# S x S insurance



## rosharb (Sep 5, 2006)

Should I insure my side by side or is that a waste of money


----------



## plugger (Aug 8, 2001)

If it is going to get wrecked, stolen or damaged it is worth it. If nothing ever happens its a waste of money.


----------



## Luv2hunteup (Mar 22, 2003)

If you have nothing to lose in the event of an accident aside for the replacement cost of the unit it's no big deal. Less than $200 per year insurance premium.to protect you from a 7 figure potential law suit is cheap, it's cheap even it's to replace a $15K plus loss of the machine.


----------



## kingfisher 11 (Jan 26, 2000)

I insured mine with I financed it. Now that it is paid for I left it on anyway. Would be sick if my 2 year old 900 Polaris S X S was stolen or damaged somehow.


----------



## rosharb (Sep 5, 2006)

━━━━

* Your tasks *
1. In the thread about side-by-side insurance, what yearly premium does Luv2hunteup give?
2. Take the side-by-side insurance thread further from its last line.

━━━━

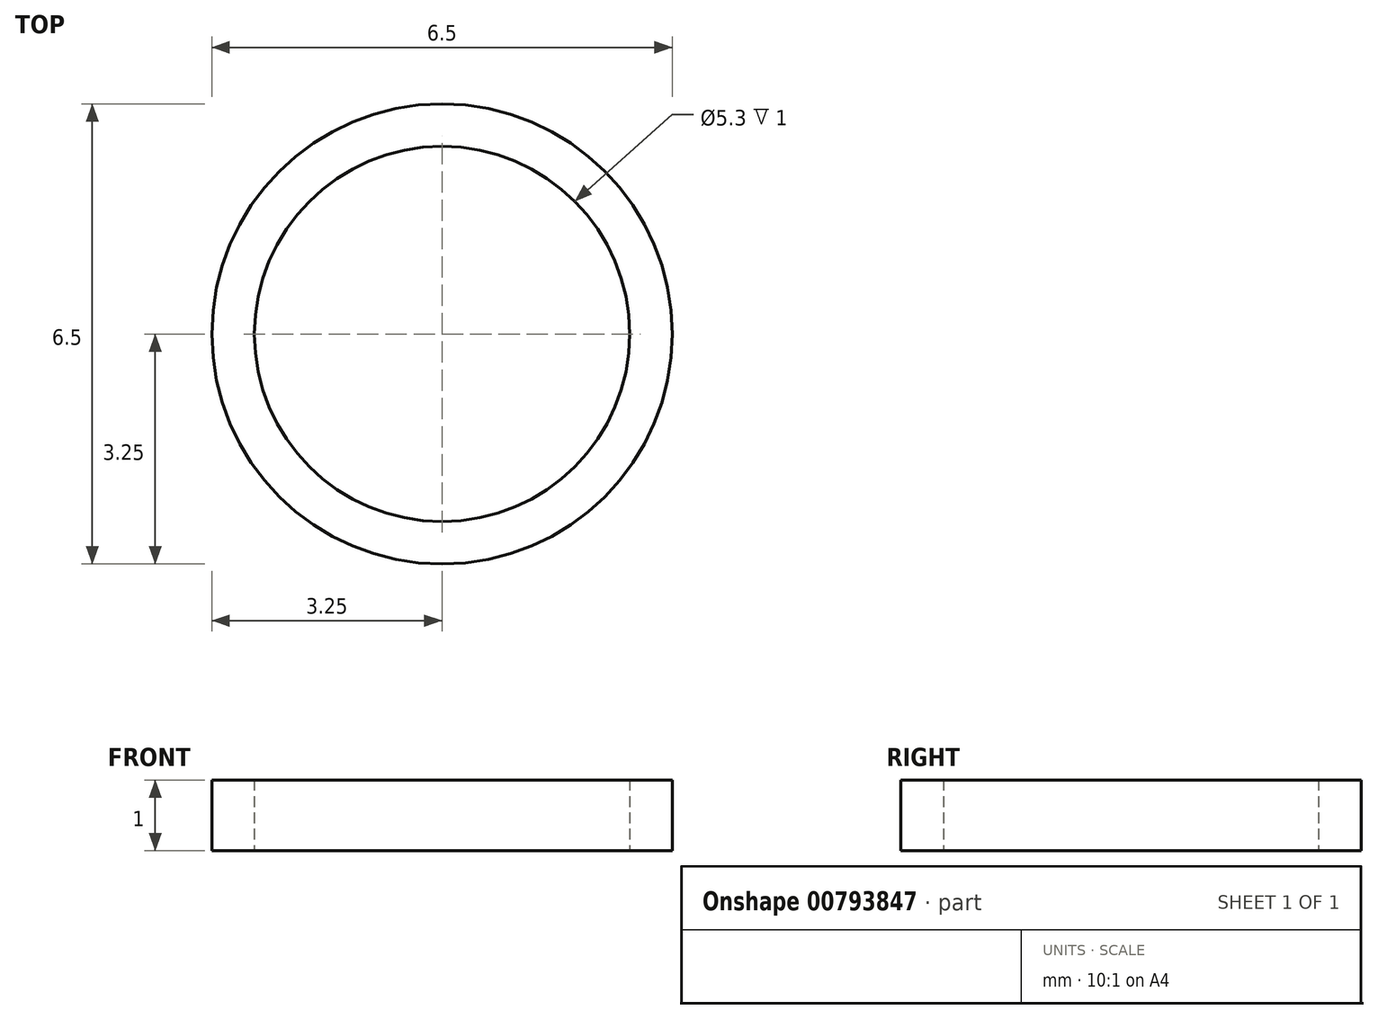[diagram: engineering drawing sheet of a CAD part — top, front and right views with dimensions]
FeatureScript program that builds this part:
annotation { "Feature Type Name" : "Feature", "Feature Type Description" : "" }
export const myFeature = defineFeature(function(context is Context, id is Id, definition is map)
    precondition{}
    {
        {
            var Q0;
            Q0=qCreatedBy(makeId("Top.planeOp"),FACE);
            var sketch = newSketch(context, id + "F0", { "sketchPlane" : qUnion([Q0])});
            skCircle(sketch, "E0", {"center": v(0, 0) * mm, "radius": 2.65 * mm});
            skCircle(sketch, "E1", {"center": v(0, 0) * mm, "radius": 3.25 * mm});
            skSolve(sketch);
        }
        {
            var Q0;
            Q0=qSketchRegion(id+"F0",true);
            extrude(context, id + "F1", {"entities" : qUnion([Q0]), "depth" : 1 * mm, "offsetDistance" : 25 * mm});
        }
    });
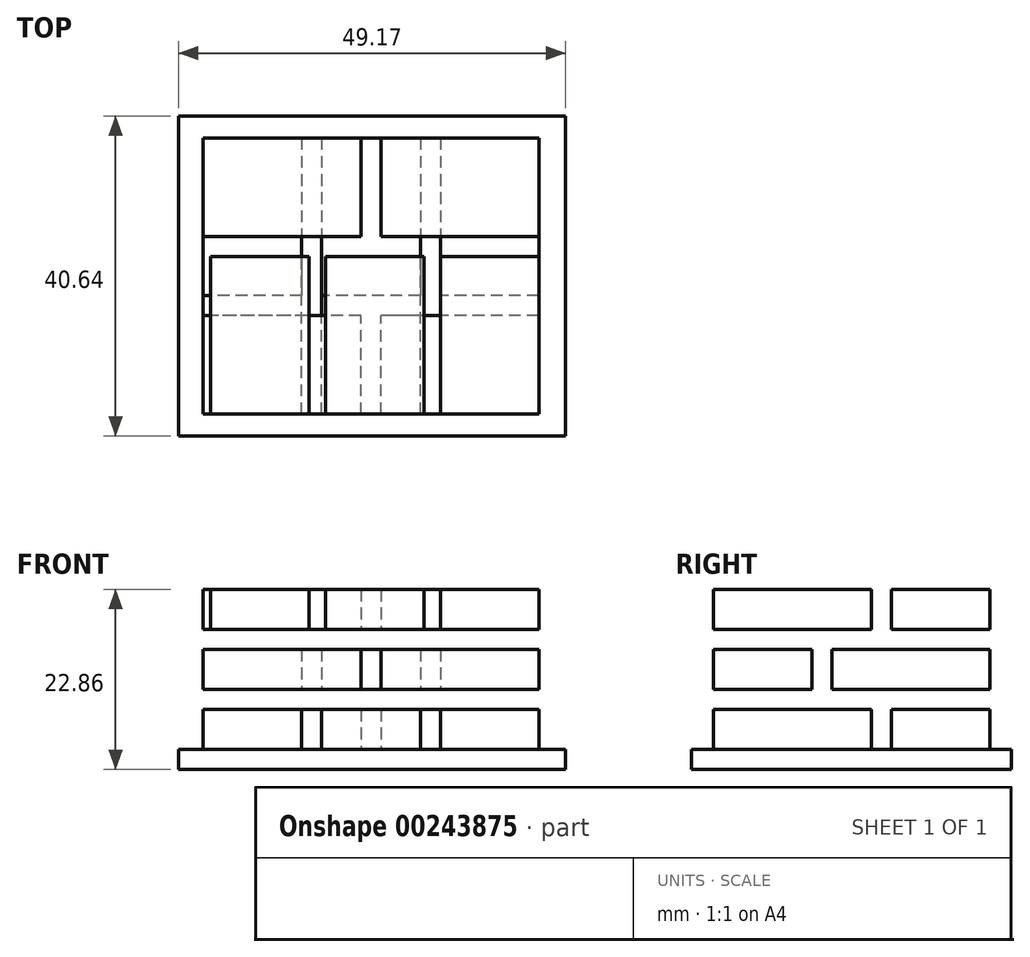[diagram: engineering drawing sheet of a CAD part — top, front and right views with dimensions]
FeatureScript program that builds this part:
annotation { "Feature Type Name" : "Feature", "Feature Type Description" : "" }
export const myFeature = defineFeature(function(context is Context, id is Id, definition is map)
    precondition{}
    {
        {
            var Q0;
            Q0=qCreatedBy(makeId("Top.planeOp"),FACE);
            var sketch = newSketch(context, id + "F0", { "sketchPlane" : qUnion([Q0])});
            skLineSegment(sketch, "E0.bottom", {"start": v(-21.31, 17.55) * mm, "end": v(-1.27, 17.55) * mm});
            skLineSegment(sketch, "E0.top", {"start": v(-21.31, 5.03) * mm, "end": v(-1.27, 5.03) * mm});
            skLineSegment(sketch, "E0.left", {"start": v(-21.31, 17.55) * mm, "end": v(-21.31, 5.03) * mm});
            skLineSegment(sketch, "E0.right", {"start": v(-1.27, 17.55) * mm, "end": v(-1.27, 5.03) * mm});
            skLineSegment(sketch, "E1.1.0.0", {"start": v(21.31, 17.55) * mm, "end": v(21.31, 5.03) * mm});
            skLineSegment(sketch, "E1.1.0.1", {"start": v(1.27, 17.55) * mm, "end": v(1.27, 5.03) * mm});
            skLineSegment(sketch, "E1.1.0.2", {"start": v(1.27, 5.03) * mm, "end": v(21.31, 5.03) * mm});
            skLineSegment(sketch, "E1.1.0.3", {"start": v(1.27, 17.55) * mm, "end": v(21.31, 17.55) * mm});
            skLineSegment(sketch, "E1.direction1", {"start": v(-21.31, 5.03) * mm, "end": v(1.27, 5.03) * mm, "construction": true});
            skLineSegment(sketch, "E2.bottom", {"start": v(-21.31, -17.55) * mm, "end": v(-21.31, 2.5) * mm});
            skLineSegment(sketch, "E2.top", {"start": v(-8.8, -17.55) * mm, "end": v(-8.8, 2.5) * mm});
            skLineSegment(sketch, "E2.left", {"start": v(-21.31, -17.55) * mm, "end": v(-8.8, -17.55) * mm});
            skLineSegment(sketch, "E2.right", {"start": v(-21.31, 2.5) * mm, "end": v(-8.8, 2.5) * mm});
            skLineSegment(sketch, "E3.1.0.0", {"start": v(-6.26, -17.55) * mm, "end": v(6.26, -17.55) * mm});
            skLineSegment(sketch, "E3.1.0.1", {"start": v(6.26, -17.55) * mm, "end": v(6.26, 2.5) * mm});
            skLineSegment(sketch, "E3.1.0.2", {"start": v(-6.26, -17.55) * mm, "end": v(-6.26, 2.5) * mm});
            skLineSegment(sketch, "E3.1.0.3", {"start": v(-6.26, 2.5) * mm, "end": v(6.26, 2.5) * mm});
            skLineSegment(sketch, "E3.2.0.0", {"start": v(8.8, -17.55) * mm, "end": v(21.31, -17.55) * mm});
            skLineSegment(sketch, "E3.2.0.1", {"start": v(21.31, -17.55) * mm, "end": v(21.31, 2.5) * mm});
            skLineSegment(sketch, "E3.2.0.2", {"start": v(8.8, -17.55) * mm, "end": v(8.8, 2.5) * mm});
            skLineSegment(sketch, "E3.2.0.3", {"start": v(8.8, 2.5) * mm, "end": v(21.31, 2.5) * mm});
            skLineSegment(sketch, "E3.direction1", {"start": v(-21.31, -17.55) * mm, "end": v(-6.26, -17.55) * mm, "construction": true});
            skLineSegment(sketch, "E4.bottom", {"start": v(-21.31, 17.55) * mm, "end": v(21.31, 17.55) * mm, "construction": true});
            skLineSegment(sketch, "E4.top", {"start": v(-21.31, -17.55) * mm, "end": v(21.31, -17.55) * mm, "construction": true});
            skLineSegment(sketch, "E4.left", {"start": v(-21.31, 17.55) * mm, "end": v(-21.31, -17.55) * mm, "construction": true});
            skLineSegment(sketch, "E4.right", {"start": v(21.31, 17.55) * mm, "end": v(21.31, -17.55) * mm, "construction": true});
            skSolve(sketch);
        }
        {
            var Q0;
            Q0=makeQuery(id+"F0.imprint","IMPRINT",FACE,{"disambiguationData":[TD([[makeQuery(id+"F0.imprint","IMPRINT",EDGE,{"derivedFrom":sQuery(id+"F0.wireOp",EDGE,"E1.1.0.0")}),-1.0]])]});
            var Q1;
            Q1=makeQuery(id+"F0.imprint","IMPRINT",FACE,{"disambiguationData":[TD([[makeQuery(id+"F0.imprint","IMPRINT",EDGE,{"derivedFrom":sQuery(id+"F0.wireOp",EDGE,"E3.2.0.0")}),1.0]])]});
            var Q2;
            Q2=makeQuery(id+"F0.imprint","IMPRINT",FACE,{"disambiguationData":[TD([[makeQuery(id+"F0.imprint","IMPRINT",EDGE,{"derivedFrom":sQuery(id+"F0.wireOp",EDGE,"E3.1.0.0")}),1.0]])]});
            var Q3;
            Q3=makeQuery(id+"F0.imprint","IMPRINT",FACE,{"disambiguationData":[TD([[makeQuery(id+"F0.imprint","IMPRINT",EDGE,{"derivedFrom":sQuery(id+"F0.wireOp",EDGE,"E2.bottom")}),-1.0]])]});
            var Q4;
            Q4=makeQuery(id+"F0.imprint","IMPRINT",FACE,{"disambiguationData":[TD([[makeQuery(id+"F0.imprint","IMPRINT",EDGE,{"derivedFrom":sQuery(id+"F0.wireOp",EDGE,"E0.bottom")}),-1.0]])]});
            extrude(context, id + "F1", {"entities" : qUnion([Q0, Q1, Q2, Q3, Q4]), "depth" : 5.08 * mm});
        }
        {
            var Q0;
            Q0=qCreatedBy(makeId("Front.planeOp"),FACE);
            var sketch = newSketch(context, id + "F2", { "sketchPlane" : qUnion([Q0])});
            skLineSegment(sketch, "E5.bottom", {"start": v(-24.44, 0) * mm, "end": v(24.73, 0) * mm});
            skLineSegment(sketch, "E5.top", {"start": v(-24.44, -2.54) * mm, "end": v(24.73, -2.54) * mm});
            skLineSegment(sketch, "E5.left", {"start": v(-24.44, 0) * mm, "end": v(-24.44, -2.54) * mm});
            skLineSegment(sketch, "E5.right", {"start": v(24.73, 0) * mm, "end": v(24.73, -2.54) * mm});
            skSolve(sketch);
        }
        {
            var Q0;
            Q0=makeQuery(id+"F2.imprint","IMPRINT",FACE,{"disambiguationData":[TD([[makeQuery(id+"F2.imprint","IMPRINT",EDGE,{"derivedFrom":sQuery(id+"F2.wireOp",EDGE,"E5.bottom")}),-1.0]])]});
            extrude(context, id + "F3", {"entities" : qUnion([Q0]), "endBound" : BoundingType.SYMMETRIC, "depth" : 40.64 * mm});
        }
        {
            var Q0;
            Q0=makeQuery(id+"F1.opExtrude","CAP_FACE",FACE,{"disambiguationData":[OSD([sQuery(id+"F0.wireOp",EDGE,"E0.bottom"),sQuery(id+"F0.wireOp",EDGE,"E0.top"),sQuery(id+"F0.wireOp",EDGE,"E0.left"),sQuery(id+"F0.wireOp",EDGE,"E0.right")])],"isStart":false});
            cPlane(context, id + "F4", {"entities" : qUnion([Q0]), "cplaneType" : CPlaneType.OFFSET, "offset" : 2.54 * mm, "width" : 152.4 * mm, "height" : 152.4 * mm});
        }
        {
            var Q0;
            Q0=qCreatedBy(id+"F4.planeOp",FACE);
            var sketch = newSketch(context, id + "F5", { "sketchPlane" : qUnion([Q0])});
            skLineSegment(sketch, "E6.bottom", {"start": v(21.31, -17.55) * mm, "end": v(1.27, -17.55) * mm});
            skLineSegment(sketch, "E6.top", {"start": v(21.31, -5.03) * mm, "end": v(1.27, -5.03) * mm});
            skLineSegment(sketch, "E6.left", {"start": v(21.31, -17.55) * mm, "end": v(21.31, -5.03) * mm});
            skLineSegment(sketch, "E6.right", {"start": v(1.27, -17.55) * mm, "end": v(1.27, -5.03) * mm});
            skLineSegment(sketch, "E7.1.0.0", {"start": v(-21.31, -17.55) * mm, "end": v(-21.31, -5.03) * mm});
            skLineSegment(sketch, "E7.1.0.1", {"start": v(-1.27, -17.55) * mm, "end": v(-1.27, -5.03) * mm});
            skLineSegment(sketch, "E7.1.0.2", {"start": v(-1.27, -5.03) * mm, "end": v(-21.31, -5.03) * mm});
            skLineSegment(sketch, "E7.1.0.3", {"start": v(-1.27, -17.55) * mm, "end": v(-21.31, -17.55) * mm});
            skLineSegment(sketch, "E7.direction1", {"start": v(21.31, -5.03) * mm, "end": v(-1.27, -5.03) * mm, "construction": true});
            skLineSegment(sketch, "E8.bottom", {"start": v(21.31, 17.55) * mm, "end": v(21.31, -2.5) * mm});
            skLineSegment(sketch, "E8.top", {"start": v(8.8, 17.55) * mm, "end": v(8.8, -2.5) * mm});
            skLineSegment(sketch, "E8.left", {"start": v(21.31, 17.55) * mm, "end": v(8.8, 17.55) * mm});
            skLineSegment(sketch, "E8.right", {"start": v(21.31, -2.5) * mm, "end": v(8.8, -2.5) * mm});
            skLineSegment(sketch, "E9.1.0.0", {"start": v(6.26, 17.55) * mm, "end": v(-6.26, 17.55) * mm});
            skLineSegment(sketch, "E9.1.0.1", {"start": v(-6.26, 17.55) * mm, "end": v(-6.26, -2.5) * mm});
            skLineSegment(sketch, "E9.1.0.2", {"start": v(6.26, 17.55) * mm, "end": v(6.26, -2.5) * mm});
            skLineSegment(sketch, "E9.1.0.3", {"start": v(6.26, -2.5) * mm, "end": v(-6.26, -2.5) * mm});
            skLineSegment(sketch, "E9.2.0.0", {"start": v(-8.8, 17.55) * mm, "end": v(-21.31, 17.55) * mm});
            skLineSegment(sketch, "E9.2.0.1", {"start": v(-21.31, 17.55) * mm, "end": v(-21.31, -2.5) * mm});
            skLineSegment(sketch, "E9.2.0.2", {"start": v(-8.8, 17.55) * mm, "end": v(-8.8, -2.5) * mm});
            skLineSegment(sketch, "E9.2.0.3", {"start": v(-8.8, -2.5) * mm, "end": v(-21.31, -2.5) * mm});
            skLineSegment(sketch, "E9.direction1", {"start": v(21.31, 17.55) * mm, "end": v(6.26, 17.55) * mm, "construction": true});
            skLineSegment(sketch, "E10.bottom", {"start": v(21.31, -17.55) * mm, "end": v(-21.31, -17.55) * mm, "construction": true});
            skLineSegment(sketch, "E10.top", {"start": v(21.31, 17.55) * mm, "end": v(-21.31, 17.55) * mm, "construction": true});
            skLineSegment(sketch, "E10.left", {"start": v(21.31, -17.55) * mm, "end": v(21.31, 17.55) * mm, "construction": true});
            skLineSegment(sketch, "E10.right", {"start": v(-21.31, -17.55) * mm, "end": v(-21.31, 17.55) * mm, "construction": true});
            skSolve(sketch);
        }
        {
            var Q0;
            {var subQ1=sQuery(id+"F5.wireOp",EDGE,"E9.1.0.2");Q0=makeQuery(id+"F5.imprint","IMPRINT",FACE,{"disambiguationData":[TD([[makeQuery(id+"F5.imprint","IMPRINT",EDGE,{"derivedFrom":subQ1}),-1.0]])]});}
            var Q1;
            {var subQ1=makeQuery(id+"F1.opExtrude","CAP_EDGE",EDGE,{"disambiguationData":[OSD([sQuery(id+"F0.wireOp",EDGE,"E0.right")])],"isStart":false});Q1=makeQuery(id+"F5.imprint","IMPRINT",FACE,{"disambiguationData":[TD([[makeQuery(id+"F5.imprint","IMPRINT",EDGE,{"derivedFrom":subQ1}),-1.0]])]});}
            var Q2;
            Q2=makeQuery(id+"F5.imprint","IMPRINT",FACE,{"disambiguationData":[TD([[makeQuery(id+"F5.imprint","IMPRINT",EDGE,{"derivedFrom":sQuery(id+"F5.wireOp",EDGE,"E8.bottom")}),-1.0]])]});
            var Q3;
            Q3=makeQuery(id+"F5.imprint","IMPRINT",FACE,{"disambiguationData":[TD([[makeQuery(id+"F5.imprint","IMPRINT",EDGE,{"derivedFrom":sQuery(id+"F5.wireOp",EDGE,"E6.bottom")}),-1.0]])]});
            var Q4;
            Q4=makeQuery(id+"F5.imprint","IMPRINT",FACE,{"disambiguationData":[TD([[makeQuery(id+"F5.imprint","IMPRINT",EDGE,{"derivedFrom":sQuery(id+"F5.wireOp",EDGE,"E7.1.0.0")}),-1.0]])]});
            var Q5;
            {var subQ3=sQuery(id+"F5.wireOp",EDGE,"E9.2.0.3");Q5=makeQuery(id+"F5.imprint","IMPRINT",FACE,{"disambiguationData":[TD([[makeQuery(id+"F5.imprint","IMPRINT",EDGE,{"derivedFrom":subQ3}),-1.0]])]});}
            var Q6;
            {var subQ0=sQuery(id+"F5.wireOp",EDGE,"E9.2.0.0");Q6=makeQuery(id+"F5.imprint","IMPRINT",FACE,{"disambiguationData":[TD([[makeQuery(id+"F5.imprint","IMPRINT",EDGE,{"derivedFrom":subQ0}),-1.0]])]});}
            extrude(context, id + "F6", {"entities" : qUnion([Q0, Q1, Q2, Q3, Q4, Q5, Q6]), "depth" : 5.08 * mm});
        }
        {
            var Q0;
            Q0=makeQuery(id+"F6.opExtrude","CAP_FACE",FACE,{"disambiguationData":[OSD([sQuery(id+"F5.wireOp",EDGE,"E9.2.0.0"),sQuery(id+"F5.wireOp",EDGE,"E9.2.0.1"),sQuery(id+"F5.wireOp",EDGE,"E9.2.0.2"),sQuery(id+"F5.wireOp",EDGE,"E9.2.0.3")])],"isStart":false});
            cPlane(context, id + "F7", {"entities" : qUnion([Q0]), "cplaneType" : CPlaneType.OFFSET, "offset" : 2.54 * mm, "width" : 152.4 * mm, "height" : 152.4 * mm});
        }
        {
            var Q0;
            Q0=qCreatedBy(id+"F7.planeOp",FACE);
            var sketch = newSketch(context, id + "F8", { "sketchPlane" : qUnion([Q0])});
            skLineSegment(sketch, "E11.bottom", {"start": v(-21.31, 17.55) * mm, "end": v(-1.27, 17.55) * mm});
            skLineSegment(sketch, "E11.top", {"start": v(-21.31, 5.03) * mm, "end": v(-1.27, 5.03) * mm});
            skLineSegment(sketch, "E11.left", {"start": v(-21.31, 17.55) * mm, "end": v(-21.31, 5.03) * mm});
            skLineSegment(sketch, "E11.right", {"start": v(-1.27, 17.55) * mm, "end": v(-1.27, 5.03) * mm});
            skLineSegment(sketch, "E12.1.0.0", {"start": v(21.31, 17.55) * mm, "end": v(21.31, 5.03) * mm});
            skLineSegment(sketch, "E12.1.0.1", {"start": v(1.27, 17.55) * mm, "end": v(1.27, 5.03) * mm});
            skLineSegment(sketch, "E12.1.0.2", {"start": v(1.27, 5.03) * mm, "end": v(21.31, 5.03) * mm});
            skLineSegment(sketch, "E12.1.0.3", {"start": v(1.27, 17.55) * mm, "end": v(21.31, 17.55) * mm});
            skLineSegment(sketch, "E12.direction1", {"start": v(-21.31, 5.03) * mm, "end": v(1.27, 5.03) * mm, "construction": true});
            skLineSegment(sketch, "E13.bottom", {"start": v(-20.4, -17.55) * mm, "end": v(-20.4, 2.5) * mm});
            skLineSegment(sketch, "E13.top", {"start": v(-7.88, -17.55) * mm, "end": v(-7.88, 2.5) * mm});
            skLineSegment(sketch, "E13.left", {"start": v(-20.4, -17.55) * mm, "end": v(-7.88, -17.55) * mm});
            skLineSegment(sketch, "E13.right", {"start": v(-20.4, 2.5) * mm, "end": v(-7.88, 2.5) * mm});
            skLineSegment(sketch, "E14.1.0.0", {"start": v(-5.8, -17.55) * mm, "end": v(6.72, -17.55) * mm});
            skLineSegment(sketch, "E14.1.0.1", {"start": v(6.72, -17.55) * mm, "end": v(6.72, 2.5) * mm});
            skLineSegment(sketch, "E14.1.0.2", {"start": v(-5.8, -17.55) * mm, "end": v(-5.8, 2.5) * mm});
            skLineSegment(sketch, "E14.1.0.3", {"start": v(-5.8, 2.5) * mm, "end": v(6.72, 2.5) * mm});
            skLineSegment(sketch, "E14.2.0.0", {"start": v(8.8, -17.55) * mm, "end": v(21.31, -17.55) * mm});
            skLineSegment(sketch, "E14.2.0.1", {"start": v(21.31, -17.55) * mm, "end": v(21.31, 2.5) * mm});
            skLineSegment(sketch, "E14.2.0.2", {"start": v(8.8, -17.55) * mm, "end": v(8.8, 2.5) * mm});
            skLineSegment(sketch, "E14.2.0.3", {"start": v(8.8, 2.5) * mm, "end": v(21.31, 2.5) * mm});
            skLineSegment(sketch, "E14.direction1", {"start": v(-20.4, -17.55) * mm, "end": v(-5.8, -17.55) * mm, "construction": true});
            skLineSegment(sketch, "E15.bottom", {"start": v(-21.31, 17.55) * mm, "end": v(21.31, 17.55) * mm, "construction": true});
            skLineSegment(sketch, "E15.top", {"start": v(-21.31, -17.55) * mm, "end": v(21.31, -17.55) * mm, "construction": true});
            skLineSegment(sketch, "E15.left", {"start": v(-21.31, 17.55) * mm, "end": v(-21.31, -17.55) * mm, "construction": true});
            skLineSegment(sketch, "E15.right", {"start": v(21.31, 17.55) * mm, "end": v(21.31, -17.55) * mm, "construction": true});
            skSolve(sketch);
        }
        {
            var Q0;
            Q0=makeQuery(id+"F8.imprint","IMPRINT",FACE,{"disambiguationData":[TD([[makeQuery(id+"F8.imprint","IMPRINT",EDGE,{"derivedFrom":sQuery(id+"F8.wireOp",EDGE,"E11.bottom")}),-1.0]])]});
            var Q1;
            Q1=makeQuery(id+"F8.imprint","IMPRINT",FACE,{"disambiguationData":[TD([[makeQuery(id+"F8.imprint","IMPRINT",EDGE,{"derivedFrom":sQuery(id+"F8.wireOp",EDGE,"E12.1.0.0")}),-1.0]])]});
            var Q2;
            Q2=makeQuery(id+"F8.imprint","IMPRINT",FACE,{"disambiguationData":[TD([[makeQuery(id+"F8.imprint","IMPRINT",EDGE,{"derivedFrom":sQuery(id+"F8.wireOp",EDGE,"E14.2.0.0")}),1.0]])]});
            var Q3;
            Q3=makeQuery(id+"F8.imprint","IMPRINT",FACE,{"disambiguationData":[TD([[makeQuery(id+"F8.imprint","IMPRINT",EDGE,{"derivedFrom":sQuery(id+"F8.wireOp",EDGE,"E14.1.0.0")}),1.0]])]});
            var Q4;
            Q4=makeQuery(id+"F8.imprint","IMPRINT",FACE,{"disambiguationData":[TD([[makeQuery(id+"F8.imprint","IMPRINT",EDGE,{"derivedFrom":sQuery(id+"F8.wireOp",EDGE,"E13.bottom")}),-1.0]])]});
            extrude(context, id + "F9", {"entities" : qUnion([Q0, Q1, Q2, Q3, Q4]), "depth" : 5.08 * mm});
        }
    });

━━━━

* Answers in order *
1. Less than $200 per year.

2.
I just renewed my insurance and since the unit is paid for my buddy says I am just wasting my money. I will keep it insured, premiums aren't that much.


----------



## plugger (Aug 8, 2001)

A friend of mine dropped his almost new, full cab, gator through Hamlin lake last winter and his insurance not only covered the machine but also the recovery costs. I carry insurance on my newer grizzly quad but not on a sxs and old quads that don't leave the farm. My farm insurance covers them, including liability, on the farm.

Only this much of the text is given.